__What the task asks__: Transcribe the listing below only from the line with "Potter’s Clay Mission Statement" up to and including the line with "be in good standing".
________
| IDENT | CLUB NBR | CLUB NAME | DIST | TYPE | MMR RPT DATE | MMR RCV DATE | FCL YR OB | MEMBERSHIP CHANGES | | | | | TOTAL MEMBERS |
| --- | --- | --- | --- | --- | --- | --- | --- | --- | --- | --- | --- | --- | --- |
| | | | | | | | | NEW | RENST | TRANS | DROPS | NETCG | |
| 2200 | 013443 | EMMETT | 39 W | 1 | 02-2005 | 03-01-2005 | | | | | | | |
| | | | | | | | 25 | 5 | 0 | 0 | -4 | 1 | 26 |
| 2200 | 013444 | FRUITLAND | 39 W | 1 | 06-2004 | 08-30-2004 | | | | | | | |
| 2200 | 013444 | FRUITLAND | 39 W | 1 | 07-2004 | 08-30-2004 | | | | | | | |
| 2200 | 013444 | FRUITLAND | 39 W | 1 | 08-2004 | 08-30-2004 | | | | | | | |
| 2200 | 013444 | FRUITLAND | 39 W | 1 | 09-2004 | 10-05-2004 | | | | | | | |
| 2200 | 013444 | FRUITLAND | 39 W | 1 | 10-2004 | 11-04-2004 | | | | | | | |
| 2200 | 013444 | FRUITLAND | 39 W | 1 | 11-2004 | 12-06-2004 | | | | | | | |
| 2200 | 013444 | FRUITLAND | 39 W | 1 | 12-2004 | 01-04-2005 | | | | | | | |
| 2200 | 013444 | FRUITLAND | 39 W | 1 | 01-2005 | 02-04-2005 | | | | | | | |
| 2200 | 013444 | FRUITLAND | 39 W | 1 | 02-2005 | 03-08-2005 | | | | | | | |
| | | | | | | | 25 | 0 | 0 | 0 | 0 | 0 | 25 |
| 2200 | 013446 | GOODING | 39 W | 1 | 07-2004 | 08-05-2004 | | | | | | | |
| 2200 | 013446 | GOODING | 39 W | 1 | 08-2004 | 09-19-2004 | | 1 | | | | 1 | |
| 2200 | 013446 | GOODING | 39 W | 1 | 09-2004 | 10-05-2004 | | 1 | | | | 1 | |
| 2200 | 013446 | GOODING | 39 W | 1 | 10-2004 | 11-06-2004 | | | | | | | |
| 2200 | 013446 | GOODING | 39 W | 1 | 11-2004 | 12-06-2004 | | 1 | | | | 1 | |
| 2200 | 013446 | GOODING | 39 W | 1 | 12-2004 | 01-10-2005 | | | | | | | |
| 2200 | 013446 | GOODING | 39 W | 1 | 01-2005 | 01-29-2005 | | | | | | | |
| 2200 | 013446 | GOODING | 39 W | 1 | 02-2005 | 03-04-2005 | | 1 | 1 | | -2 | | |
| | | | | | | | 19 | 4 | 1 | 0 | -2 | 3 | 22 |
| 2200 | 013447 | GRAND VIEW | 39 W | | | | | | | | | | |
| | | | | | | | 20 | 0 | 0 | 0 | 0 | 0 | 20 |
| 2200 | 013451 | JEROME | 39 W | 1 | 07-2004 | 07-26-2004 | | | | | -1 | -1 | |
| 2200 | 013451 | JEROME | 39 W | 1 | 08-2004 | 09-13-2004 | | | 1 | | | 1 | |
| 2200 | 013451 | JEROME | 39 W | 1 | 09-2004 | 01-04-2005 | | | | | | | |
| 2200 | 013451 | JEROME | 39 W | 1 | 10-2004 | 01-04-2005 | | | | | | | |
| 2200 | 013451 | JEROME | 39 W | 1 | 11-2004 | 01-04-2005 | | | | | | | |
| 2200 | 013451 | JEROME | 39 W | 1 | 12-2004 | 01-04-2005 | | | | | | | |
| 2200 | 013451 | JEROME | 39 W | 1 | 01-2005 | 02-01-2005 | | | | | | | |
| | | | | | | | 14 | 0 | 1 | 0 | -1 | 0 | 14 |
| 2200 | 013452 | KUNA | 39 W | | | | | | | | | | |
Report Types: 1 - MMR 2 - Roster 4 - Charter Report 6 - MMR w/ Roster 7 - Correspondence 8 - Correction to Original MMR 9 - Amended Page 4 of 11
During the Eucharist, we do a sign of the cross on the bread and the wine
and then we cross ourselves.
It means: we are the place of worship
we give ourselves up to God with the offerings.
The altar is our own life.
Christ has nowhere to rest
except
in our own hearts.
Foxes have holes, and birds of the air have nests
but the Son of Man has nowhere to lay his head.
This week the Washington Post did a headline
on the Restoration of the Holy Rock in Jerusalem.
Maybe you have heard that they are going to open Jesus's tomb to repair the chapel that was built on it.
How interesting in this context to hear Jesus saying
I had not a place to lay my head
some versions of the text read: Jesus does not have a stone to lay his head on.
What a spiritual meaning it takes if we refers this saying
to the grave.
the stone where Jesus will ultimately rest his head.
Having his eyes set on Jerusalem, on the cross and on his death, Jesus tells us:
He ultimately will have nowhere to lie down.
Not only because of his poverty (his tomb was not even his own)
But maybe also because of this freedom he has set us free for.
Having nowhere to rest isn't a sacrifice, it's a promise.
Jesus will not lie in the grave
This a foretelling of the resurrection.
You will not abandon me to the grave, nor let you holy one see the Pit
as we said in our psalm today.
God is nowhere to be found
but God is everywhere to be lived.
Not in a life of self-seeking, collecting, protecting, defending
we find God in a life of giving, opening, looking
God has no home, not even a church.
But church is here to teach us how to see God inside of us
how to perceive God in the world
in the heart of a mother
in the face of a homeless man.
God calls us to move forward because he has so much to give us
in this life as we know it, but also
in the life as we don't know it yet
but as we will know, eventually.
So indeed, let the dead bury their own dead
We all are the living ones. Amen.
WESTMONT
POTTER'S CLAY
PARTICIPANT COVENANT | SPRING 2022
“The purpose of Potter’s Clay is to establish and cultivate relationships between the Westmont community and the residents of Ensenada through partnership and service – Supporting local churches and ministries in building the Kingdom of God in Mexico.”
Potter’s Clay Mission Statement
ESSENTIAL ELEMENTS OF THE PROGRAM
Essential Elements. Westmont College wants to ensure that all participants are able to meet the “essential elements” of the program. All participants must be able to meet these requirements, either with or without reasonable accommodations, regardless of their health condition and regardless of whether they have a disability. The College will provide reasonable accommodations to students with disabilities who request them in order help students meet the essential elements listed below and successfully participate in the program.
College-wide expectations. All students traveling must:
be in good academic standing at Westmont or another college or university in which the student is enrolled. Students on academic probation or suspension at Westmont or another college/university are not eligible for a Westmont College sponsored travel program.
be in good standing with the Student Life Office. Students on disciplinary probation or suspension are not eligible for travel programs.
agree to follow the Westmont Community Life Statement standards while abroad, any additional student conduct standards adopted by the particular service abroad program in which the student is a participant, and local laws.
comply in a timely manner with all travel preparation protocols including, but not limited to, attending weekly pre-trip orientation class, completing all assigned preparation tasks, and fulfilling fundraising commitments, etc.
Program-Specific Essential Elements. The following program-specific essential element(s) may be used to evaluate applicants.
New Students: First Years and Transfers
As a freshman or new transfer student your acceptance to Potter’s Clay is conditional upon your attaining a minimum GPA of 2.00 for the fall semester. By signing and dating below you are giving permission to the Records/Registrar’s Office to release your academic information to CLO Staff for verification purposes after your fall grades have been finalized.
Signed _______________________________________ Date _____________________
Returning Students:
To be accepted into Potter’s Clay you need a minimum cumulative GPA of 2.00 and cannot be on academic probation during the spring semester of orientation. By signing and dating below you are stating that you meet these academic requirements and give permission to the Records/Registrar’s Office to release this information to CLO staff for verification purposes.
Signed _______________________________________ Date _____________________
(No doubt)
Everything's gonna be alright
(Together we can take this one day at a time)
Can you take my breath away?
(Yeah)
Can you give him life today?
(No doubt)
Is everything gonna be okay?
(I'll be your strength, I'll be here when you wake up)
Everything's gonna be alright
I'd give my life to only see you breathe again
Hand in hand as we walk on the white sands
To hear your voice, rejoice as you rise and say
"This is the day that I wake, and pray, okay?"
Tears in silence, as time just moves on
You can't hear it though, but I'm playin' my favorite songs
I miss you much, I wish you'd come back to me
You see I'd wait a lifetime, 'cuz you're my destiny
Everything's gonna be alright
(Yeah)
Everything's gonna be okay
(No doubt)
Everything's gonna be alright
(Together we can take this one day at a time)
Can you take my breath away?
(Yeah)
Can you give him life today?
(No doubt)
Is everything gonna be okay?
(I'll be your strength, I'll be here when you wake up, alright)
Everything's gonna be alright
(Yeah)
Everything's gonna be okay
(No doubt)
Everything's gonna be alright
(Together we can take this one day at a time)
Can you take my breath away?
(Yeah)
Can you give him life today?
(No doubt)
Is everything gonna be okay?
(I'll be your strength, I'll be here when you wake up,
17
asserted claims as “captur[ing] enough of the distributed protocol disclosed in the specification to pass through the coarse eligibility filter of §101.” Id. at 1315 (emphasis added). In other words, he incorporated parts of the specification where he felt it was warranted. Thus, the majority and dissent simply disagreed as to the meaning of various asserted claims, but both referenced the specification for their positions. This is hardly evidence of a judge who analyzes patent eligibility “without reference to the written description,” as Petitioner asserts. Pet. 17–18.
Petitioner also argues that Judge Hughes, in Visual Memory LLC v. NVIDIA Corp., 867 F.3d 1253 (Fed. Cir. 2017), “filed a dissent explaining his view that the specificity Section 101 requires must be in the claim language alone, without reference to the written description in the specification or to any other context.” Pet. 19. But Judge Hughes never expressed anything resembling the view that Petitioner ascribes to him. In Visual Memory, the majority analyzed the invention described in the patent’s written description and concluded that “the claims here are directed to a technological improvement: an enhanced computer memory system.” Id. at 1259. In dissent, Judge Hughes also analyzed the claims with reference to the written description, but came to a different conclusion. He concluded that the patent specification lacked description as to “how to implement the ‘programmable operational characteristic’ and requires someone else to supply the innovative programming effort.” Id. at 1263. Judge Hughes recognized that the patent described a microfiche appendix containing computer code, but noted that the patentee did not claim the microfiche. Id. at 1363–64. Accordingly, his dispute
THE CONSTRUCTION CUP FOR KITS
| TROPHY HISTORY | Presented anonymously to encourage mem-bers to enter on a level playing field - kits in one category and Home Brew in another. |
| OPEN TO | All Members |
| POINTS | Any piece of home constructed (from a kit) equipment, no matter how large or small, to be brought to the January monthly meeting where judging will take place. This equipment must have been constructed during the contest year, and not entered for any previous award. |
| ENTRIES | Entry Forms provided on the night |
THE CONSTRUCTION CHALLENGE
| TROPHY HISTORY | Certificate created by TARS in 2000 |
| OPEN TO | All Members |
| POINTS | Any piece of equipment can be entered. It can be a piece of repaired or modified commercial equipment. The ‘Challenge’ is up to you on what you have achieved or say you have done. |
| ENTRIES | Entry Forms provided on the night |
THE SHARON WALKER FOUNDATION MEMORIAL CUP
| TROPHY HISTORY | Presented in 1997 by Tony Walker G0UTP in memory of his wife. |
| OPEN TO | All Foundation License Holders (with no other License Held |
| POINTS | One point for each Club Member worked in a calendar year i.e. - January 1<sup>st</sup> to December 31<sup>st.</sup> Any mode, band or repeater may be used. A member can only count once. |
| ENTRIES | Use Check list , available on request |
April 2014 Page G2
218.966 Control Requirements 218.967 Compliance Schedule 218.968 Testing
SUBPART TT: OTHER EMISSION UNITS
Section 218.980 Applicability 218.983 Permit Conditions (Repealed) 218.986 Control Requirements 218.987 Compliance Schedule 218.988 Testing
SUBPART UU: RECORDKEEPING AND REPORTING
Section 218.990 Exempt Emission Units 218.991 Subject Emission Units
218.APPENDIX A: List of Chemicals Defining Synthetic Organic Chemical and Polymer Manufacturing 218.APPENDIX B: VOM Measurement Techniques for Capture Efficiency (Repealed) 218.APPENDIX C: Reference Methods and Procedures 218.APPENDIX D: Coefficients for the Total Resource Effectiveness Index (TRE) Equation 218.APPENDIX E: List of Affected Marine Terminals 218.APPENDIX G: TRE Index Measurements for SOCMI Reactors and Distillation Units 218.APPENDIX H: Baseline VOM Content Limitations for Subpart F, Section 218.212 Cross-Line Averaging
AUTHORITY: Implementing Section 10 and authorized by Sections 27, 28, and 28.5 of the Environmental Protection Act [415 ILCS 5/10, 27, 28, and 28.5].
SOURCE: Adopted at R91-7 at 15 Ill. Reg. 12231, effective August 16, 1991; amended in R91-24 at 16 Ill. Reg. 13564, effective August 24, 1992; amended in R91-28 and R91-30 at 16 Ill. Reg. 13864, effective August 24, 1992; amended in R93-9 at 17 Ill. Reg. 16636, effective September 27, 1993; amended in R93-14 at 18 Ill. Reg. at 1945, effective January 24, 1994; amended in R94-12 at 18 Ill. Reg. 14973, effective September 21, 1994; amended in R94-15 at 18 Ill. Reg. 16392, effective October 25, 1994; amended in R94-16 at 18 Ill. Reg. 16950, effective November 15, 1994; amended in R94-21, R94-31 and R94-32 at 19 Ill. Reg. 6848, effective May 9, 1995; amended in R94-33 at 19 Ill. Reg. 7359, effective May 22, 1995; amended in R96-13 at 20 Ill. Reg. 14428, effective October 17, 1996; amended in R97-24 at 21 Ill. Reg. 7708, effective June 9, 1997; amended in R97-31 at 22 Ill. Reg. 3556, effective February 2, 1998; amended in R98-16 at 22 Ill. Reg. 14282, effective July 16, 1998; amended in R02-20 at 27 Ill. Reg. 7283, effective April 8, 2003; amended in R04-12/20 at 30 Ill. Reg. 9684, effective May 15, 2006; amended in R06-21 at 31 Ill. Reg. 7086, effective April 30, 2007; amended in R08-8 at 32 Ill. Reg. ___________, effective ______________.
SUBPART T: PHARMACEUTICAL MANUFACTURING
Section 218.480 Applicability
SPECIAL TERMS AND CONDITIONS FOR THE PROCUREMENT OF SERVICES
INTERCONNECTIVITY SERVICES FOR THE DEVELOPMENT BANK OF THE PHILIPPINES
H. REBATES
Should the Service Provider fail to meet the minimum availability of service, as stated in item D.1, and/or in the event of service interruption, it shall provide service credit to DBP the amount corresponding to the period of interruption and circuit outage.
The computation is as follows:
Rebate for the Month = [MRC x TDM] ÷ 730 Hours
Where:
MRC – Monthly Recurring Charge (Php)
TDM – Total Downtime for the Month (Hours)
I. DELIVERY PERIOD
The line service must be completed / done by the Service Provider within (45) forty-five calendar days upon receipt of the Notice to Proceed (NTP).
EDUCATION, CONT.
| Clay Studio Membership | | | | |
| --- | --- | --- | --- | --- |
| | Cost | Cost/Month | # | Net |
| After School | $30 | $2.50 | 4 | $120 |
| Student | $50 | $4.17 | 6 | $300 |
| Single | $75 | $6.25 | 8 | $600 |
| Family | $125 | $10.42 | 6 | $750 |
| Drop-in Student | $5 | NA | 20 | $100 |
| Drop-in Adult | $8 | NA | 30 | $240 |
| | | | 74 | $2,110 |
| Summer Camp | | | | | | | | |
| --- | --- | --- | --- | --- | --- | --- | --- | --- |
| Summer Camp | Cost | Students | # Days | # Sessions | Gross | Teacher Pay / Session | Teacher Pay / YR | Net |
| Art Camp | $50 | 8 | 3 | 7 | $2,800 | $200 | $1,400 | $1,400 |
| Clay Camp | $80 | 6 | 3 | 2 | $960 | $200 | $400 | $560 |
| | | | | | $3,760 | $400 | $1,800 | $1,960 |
________
__Written solution__:
Potter’s Clay Mission Statement
ESSENTIAL ELEMENTS OF THE PROGRAM
Essential Elements. Westmont College wants to ensure that all participants are able to meet the “essential elements” of the program. All participants must be able to meet these requirements, either with or without reasonable accommodations, regardless of their health condition and regardless of whether they have a disability. The College will provide reasonable accommodations to students with disabilities who request them in order help students meet the essential elements listed below and successfully participate in the program.
College-wide expectations. All students traveling must:
be in good academic standing at Westmont or another college or university in which the student is enrolled. Students on academic probation or suspension at Westmont or another college/university are not eligible for a Westmont College sponsored travel program.
be in good standing with the Student Life Office. Students on disciplinary probation or suspension are not eligible for travel programs.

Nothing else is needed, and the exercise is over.